GOAL OF THE EXERCISE:
Copy the entries below exactly; any picture among them should be left out.

DATA IN THIS EXERCISE:
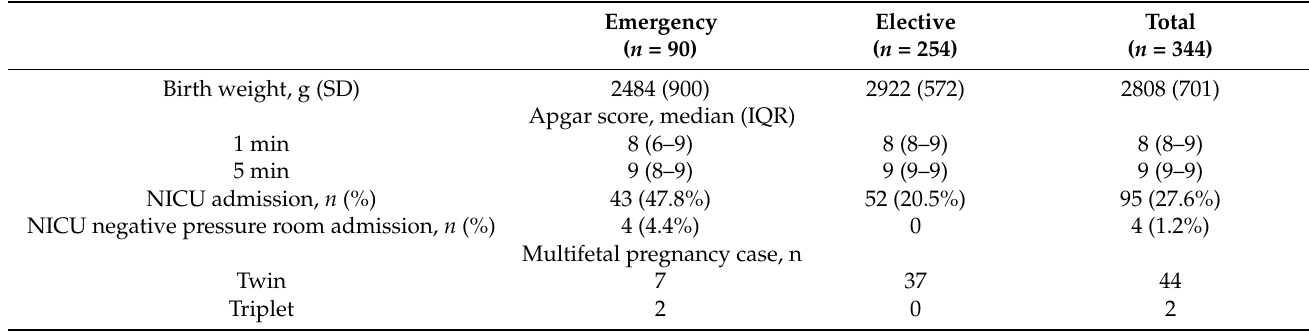
Table 3. Neonatal outcomes.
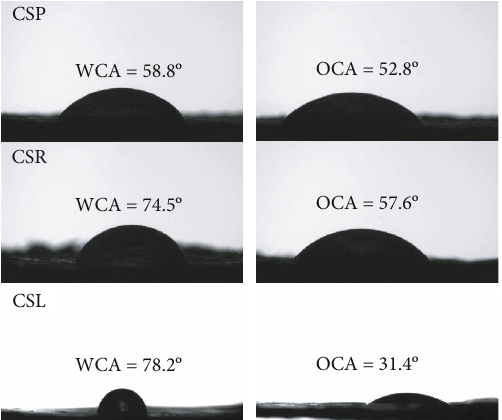
Figure 6: The water and oil contact angles of corn stover pith, rind, and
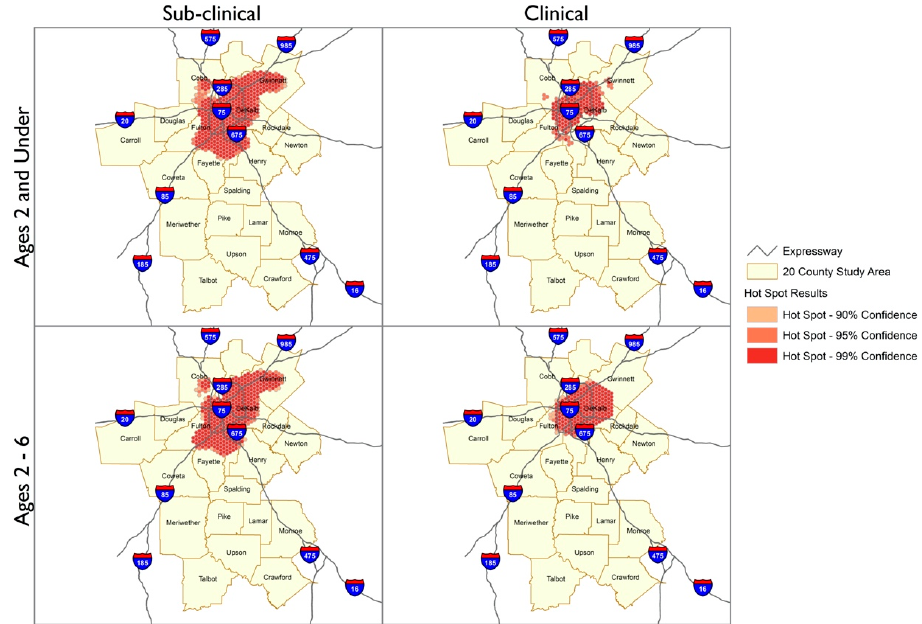
Figure 2. Comparison of Hotspot Analysis Distribution Patterns between Sub-clinical and Clinical BLLs for the year 2010. Hotspot analysis of the 90–99% confidence regions of hotspots for BLLs 2 to <5 µg/dL (Sub-clinical) and BLLs ≥ 5 µg/dL (Clinical) for 20-county metro Atlanta area in 2010. BLLs 2 to <5 µg/dL and BLLs ≥ 5 µg/dL are shown as red pattern dots with the darkest shaded regions reflecting the 99% confidence area.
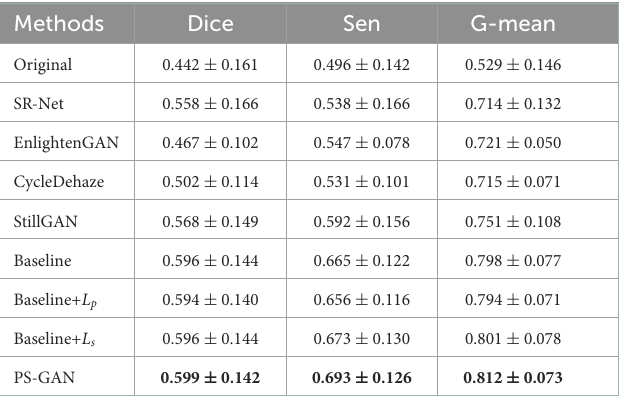
TABLE 5 Vessel segmentation performance on original images in AS-OCTA dataset, and their de-striping results of SR-Net and re-enhanced versions via different methods, and ablation study of our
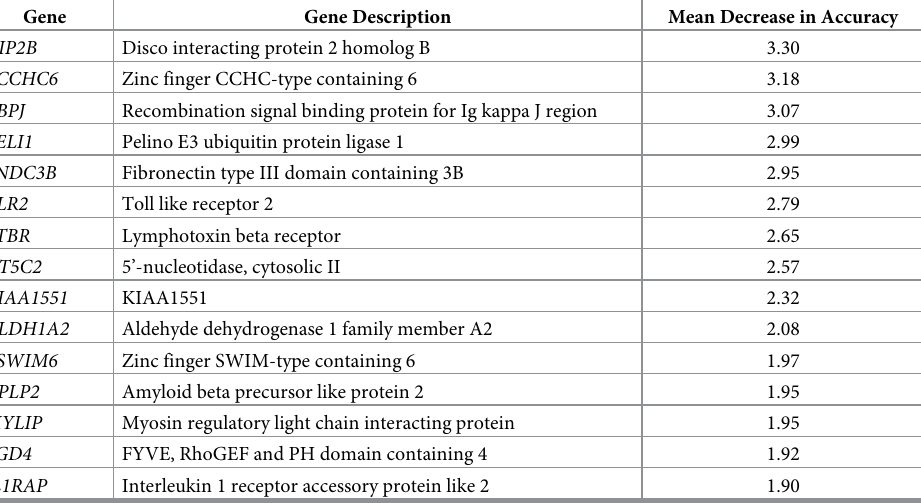
Table 2. Top 15 genes associated with development of moderate adverse events in LF patients after treatment as identified by random forest analysis. Gene Gene Description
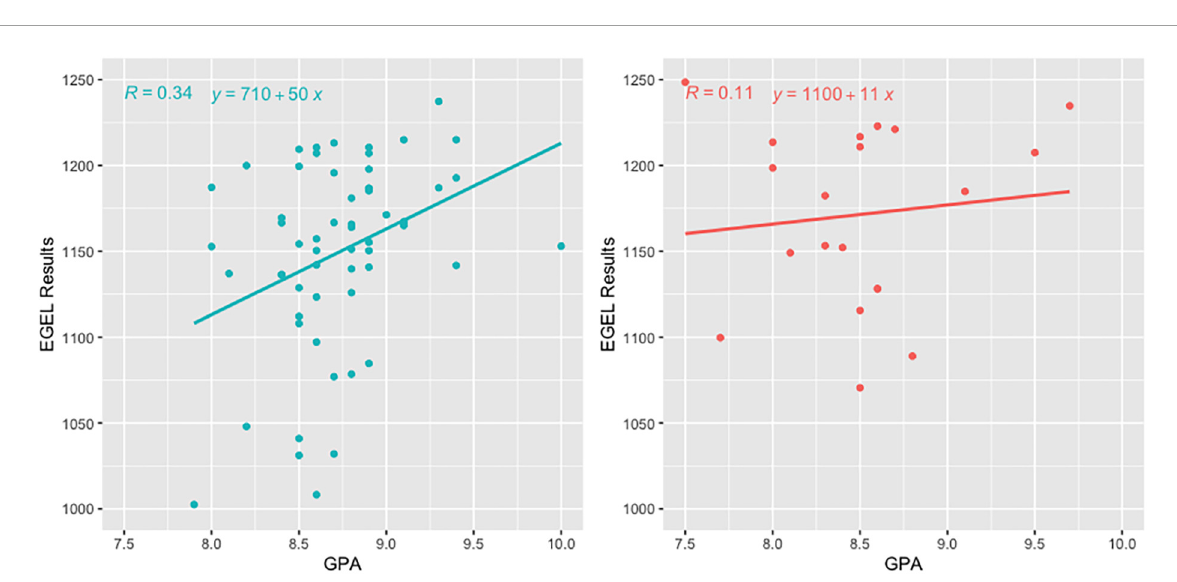
for Food Process Design with an R = 0.26, the higher their self-evaluation, the higher their IDIORPROA EGEL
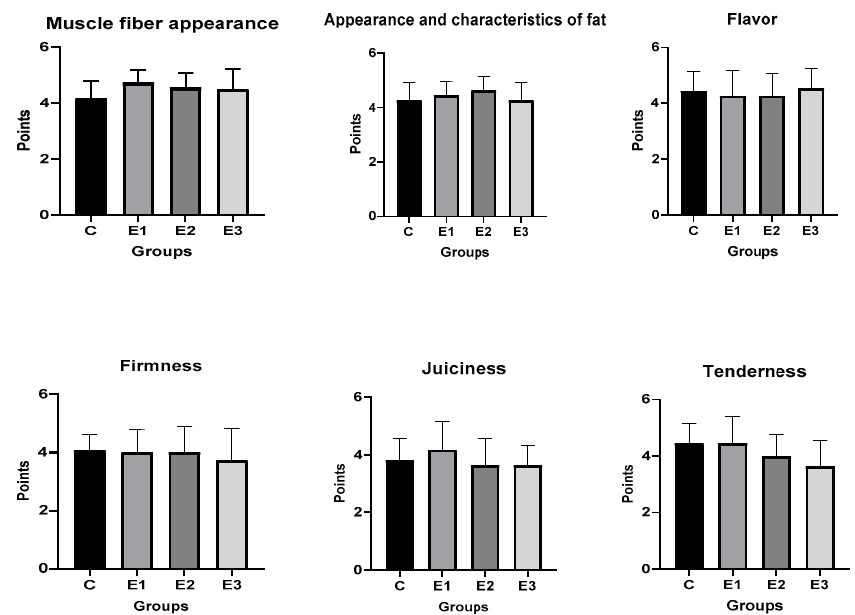
Figure 2. Sensory characteristics of chicken’s breast (mean of points). Main effects of diets are presented in each graph (Prism Graph 9.02). Data are presented as mean ± SEM (n = 6 samples/group). No superscript denotes any statistical significance ( p > 0.1234). C: control diet; E1: experimental diet supplemented with 200 µg/kg diet CrPic + 0.25 g vitamin C (VC)/kg diet; E2: experimental diet supplemented with 200 µg/kg diet CrPic + 0.025 g Zn/kg diet; E3: experimental diet supplemented with 200 µ g/kg diet CrPic + 10 g creeping wood sorrel powder (CWS)/kg diet.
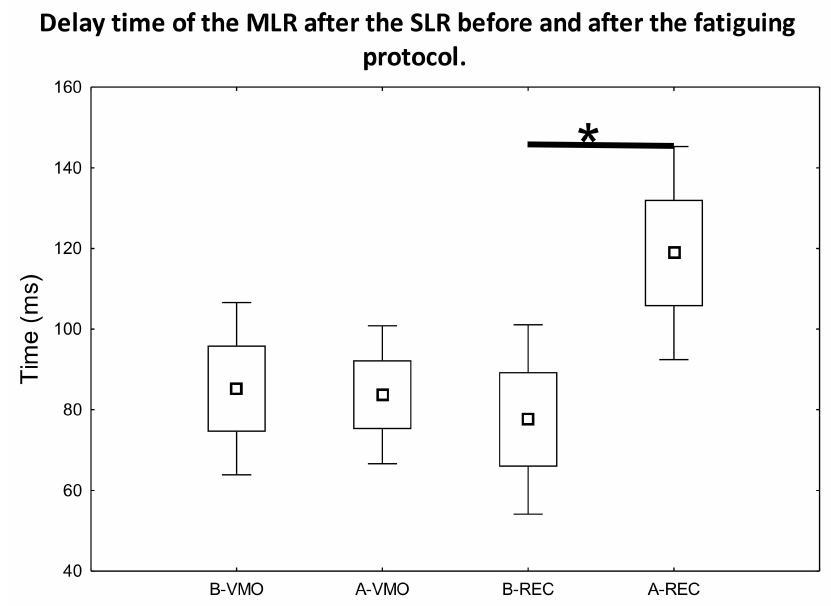
Figure 3. Delay time (ms) of the MLR after the SLR before and after the fatiguing protocol (B- VMO, B-REC measurement data taken on the muscles before fatiguing protocol; A-VMO, A-REC measurement data after fatiguing protocol). Box: mean ± SE; whiskers: mean ± 2SE. * indicates significant difference between B-REC and A-REC ( p < 0.05). No significant difference could be observed between B-VMO and A-VMO ( p > 0.05).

RESULT OF THIS TASK:
Table 3. Neonatal outcomes.
Figure 6: The water and oil contact angles of corn stover pith, rind, and
Figure 2. Comparison of Hotspot Analysis Distribution Patterns between Sub-clinical and Clinical BLLs for the year 2010. Hotspot analysis of the 90–99% confidence regions of hotspots for BLLs 2 to <5 µg/dL (Sub-clinical) and BLLs ≥ 5 µg/dL (Clinical) for 20-county metro Atlanta area in 2010. BLLs 2 to <5 µg/dL and BLLs ≥ 5 µg/dL are shown as red pattern dots with the darkest shaded regions reflecting the 99% confidence area.
TABLE 5 Vessel segmentation performance on original images in AS-OCTA dataset, and their de-striping results of SR-Net and re-enhanced versions via different methods, and ablation study of our
Table 2. Top 15 genes associated with development of moderate adverse events in LF patients after treatment as identified by random forest analysis. Gene Gene Description
for Food Process Design with an R = 0.26, the higher their self-evaluation, the higher their IDIORPROA EGEL
Figure 2. Sensory characteristics of chicken’s breast (mean of points). Main effects of diets are presented in each graph (Prism Graph 9.02). Data are presented as mean ± SEM (n = 6 samples/group). No superscript denotes any statistical significance ( p > 0.1234). C: control diet; E1: experimental diet supplemented with 200 µg/kg diet CrPic + 0.25 g vitamin C (VC)/kg diet; E2: experimental diet supplemented with 200 µg/kg diet CrPic + 0.025 g Zn/kg diet; E3: experimental diet supplemented with 200 µ g/kg diet CrPic + 10 g creeping wood sorrel powder (CWS)/kg diet.
Figure 3. Delay time (ms) of the MLR after the SLR before and after the fatiguing protocol (B- VMO, B-REC measurement data taken on the muscles before fatiguing protocol; A-VMO, A-REC measurement data after fatiguing protocol). Box: mean ± SE; whiskers: mean ± 2SE. * indicates significant difference between B-REC and A-REC ( p < 0.05). No significant difference could be observed between B-VMO and A-VMO ( p > 0.05).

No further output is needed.